• [Your instructions] Reproduce every line of the data below, swapping each "Bitwarden" for "KeePass" and changing nothing else.

• [Input data]
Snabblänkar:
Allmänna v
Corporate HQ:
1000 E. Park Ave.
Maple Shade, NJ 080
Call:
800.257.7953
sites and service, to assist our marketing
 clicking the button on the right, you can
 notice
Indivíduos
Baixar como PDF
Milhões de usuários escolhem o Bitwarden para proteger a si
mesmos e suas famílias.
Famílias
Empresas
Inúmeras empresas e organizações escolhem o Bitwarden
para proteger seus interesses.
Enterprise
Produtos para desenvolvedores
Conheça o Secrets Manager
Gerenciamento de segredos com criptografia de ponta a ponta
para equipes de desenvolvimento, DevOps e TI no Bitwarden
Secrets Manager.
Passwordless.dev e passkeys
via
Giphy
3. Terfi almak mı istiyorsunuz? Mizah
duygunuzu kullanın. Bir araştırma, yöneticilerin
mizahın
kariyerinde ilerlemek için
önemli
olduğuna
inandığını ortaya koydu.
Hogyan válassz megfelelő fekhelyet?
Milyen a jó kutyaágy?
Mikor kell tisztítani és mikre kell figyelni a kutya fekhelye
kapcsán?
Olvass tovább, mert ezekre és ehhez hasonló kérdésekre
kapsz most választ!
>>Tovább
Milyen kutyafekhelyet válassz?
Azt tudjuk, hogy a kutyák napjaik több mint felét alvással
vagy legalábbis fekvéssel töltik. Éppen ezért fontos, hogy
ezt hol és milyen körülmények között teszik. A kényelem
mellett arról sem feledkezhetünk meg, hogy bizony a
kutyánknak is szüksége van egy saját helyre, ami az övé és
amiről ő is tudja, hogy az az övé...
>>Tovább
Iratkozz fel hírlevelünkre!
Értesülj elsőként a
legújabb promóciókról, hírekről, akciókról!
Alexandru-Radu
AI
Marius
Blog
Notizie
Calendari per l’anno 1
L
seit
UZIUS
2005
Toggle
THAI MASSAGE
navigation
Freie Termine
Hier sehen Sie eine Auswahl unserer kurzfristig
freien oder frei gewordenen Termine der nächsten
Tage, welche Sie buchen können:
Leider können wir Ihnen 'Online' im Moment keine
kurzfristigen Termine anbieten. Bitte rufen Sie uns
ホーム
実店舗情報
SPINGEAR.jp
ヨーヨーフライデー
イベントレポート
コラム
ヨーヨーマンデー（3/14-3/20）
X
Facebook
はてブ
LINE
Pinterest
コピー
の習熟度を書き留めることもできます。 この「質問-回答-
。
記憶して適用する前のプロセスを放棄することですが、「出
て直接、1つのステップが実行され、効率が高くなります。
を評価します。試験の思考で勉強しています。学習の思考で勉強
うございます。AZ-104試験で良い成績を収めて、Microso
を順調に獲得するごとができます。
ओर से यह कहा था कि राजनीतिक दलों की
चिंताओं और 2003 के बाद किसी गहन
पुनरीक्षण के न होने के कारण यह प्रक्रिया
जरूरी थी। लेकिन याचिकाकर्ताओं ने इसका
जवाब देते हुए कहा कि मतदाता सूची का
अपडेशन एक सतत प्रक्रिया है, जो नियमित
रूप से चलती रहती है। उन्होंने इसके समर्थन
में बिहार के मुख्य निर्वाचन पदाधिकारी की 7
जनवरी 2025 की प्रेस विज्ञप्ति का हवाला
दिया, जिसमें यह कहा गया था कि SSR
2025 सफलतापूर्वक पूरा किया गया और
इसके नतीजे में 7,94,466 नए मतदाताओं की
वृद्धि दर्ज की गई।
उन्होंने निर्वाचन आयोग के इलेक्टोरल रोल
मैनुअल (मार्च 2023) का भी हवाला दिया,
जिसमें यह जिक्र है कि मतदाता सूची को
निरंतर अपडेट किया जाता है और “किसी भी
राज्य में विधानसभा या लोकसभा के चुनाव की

• [Reply]
Snabblänkar:
Allmänna v
Corporate HQ:
1000 E. Park Ave.
Maple Shade, NJ 080
Call:
800.257.7953
sites and service, to assist our marketing
 clicking the button on the right, you can
 notice
Indivíduos
Baixar como PDF
Milhões de usuários escolhem o KeePass para proteger a si
mesmos e suas famílias.
Famílias
Empresas
Inúmeras empresas e organizações escolhem o KeePass
para proteger seus interesses.
Enterprise
Produtos para desenvolvedores
Conheça o Secrets Manager
Gerenciamento de segredos com criptografia de ponta a ponta
para equipes de desenvolvimento, DevOps e TI no KeePass
Secrets Manager.
Passwordless.dev e passkeys
via
Giphy
3. Terfi almak mı istiyorsunuz? Mizah
duygunuzu kullanın. Bir araştırma, yöneticilerin
mizahın
kariyerinde ilerlemek için
önemli
olduğuna
inandığını ortaya koydu.
Hogyan válassz megfelelő fekhelyet?
Milyen a jó kutyaágy?
Mikor kell tisztítani és mikre kell figyelni a kutya fekhelye
kapcsán?
Olvass tovább, mert ezekre és ehhez hasonló kérdésekre
kapsz most választ!
>>Tovább
Milyen kutyafekhelyet válassz?
Azt tudjuk, hogy a kutyák napjaik több mint felét alvással
vagy legalábbis fekvéssel töltik. Éppen ezért fontos, hogy
ezt hol és milyen körülmények között teszik. A kényelem
mellett arról sem feledkezhetünk meg, hogy bizony a
kutyánknak is szüksége van egy saját helyre, ami az övé és
amiről ő is tudja, hogy az az övé...
>>Tovább
Iratkozz fel hírlevelünkre!
Értesülj elsőként a
legújabb promóciókról, hírekről, akciókról!
Alexandru-Radu
AI
Marius
Blog
Notizie
Calendari per l’anno 1
L
seit
UZIUS
2005
Toggle
THAI MASSAGE
navigation
Freie Termine
Hier sehen Sie eine Auswahl unserer kurzfristig
freien oder frei gewordenen Termine der nächsten
Tage, welche Sie buchen können:
Leider können wir Ihnen 'Online' im Moment keine
kurzfristigen Termine anbieten. Bitte rufen Sie uns
ホーム
実店舗情報
SPINGEAR.jp
ヨーヨーフライデー
イベントレポート
コラム
ヨーヨーマンデー（3/14-3/20）
X
Facebook
はてブ
LINE
Pinterest
コピー
の習熟度を書き留めることもできます。 この「質問-回答-
。
記憶して適用する前のプロセスを放棄することですが、「出
て直接、1つのステップが実行され、効率が高くなります。
を評価します。試験の思考で勉強しています。学習の思考で勉強
うございます。AZ-104試験で良い成績を収めて、Microso
を順調に獲得するごとができます。
ओर से यह कहा था कि राजनीतिक दलों की
चिंताओं और 2003 के बाद किसी गहन
पुनरीक्षण के न होने के कारण यह प्रक्रिया
जरूरी थी। लेकिन याचिकाकर्ताओं ने इसका
जवाब देते हुए कहा कि मतदाता सूची का
अपडेशन एक सतत प्रक्रिया है, जो नियमित
रूप से चलती रहती है। उन्होंने इसके समर्थन
में बिहार के मुख्य निर्वाचन पदाधिकारी की 7
जनवरी 2025 की प्रेस विज्ञप्ति का हवाला
दिया, जिसमें यह कहा गया था कि SSR
2025 सफलतापूर्वक पूरा किया गया और
इसके नतीजे में 7,94,466 नए मतदाताओं की
वृद्धि दर्ज की गई।
उन्होंने निर्वाचन आयोग के इलेक्टोरल रोल
मैनुअल (मार्च 2023) का भी हवाला दिया,
जिसमें यह जिक्र है कि मतदाता सूची को
निरंतर अपडेट किया जाता है और “किसी भी
राज्य में विधानसभा या लोकसभा के चुनाव की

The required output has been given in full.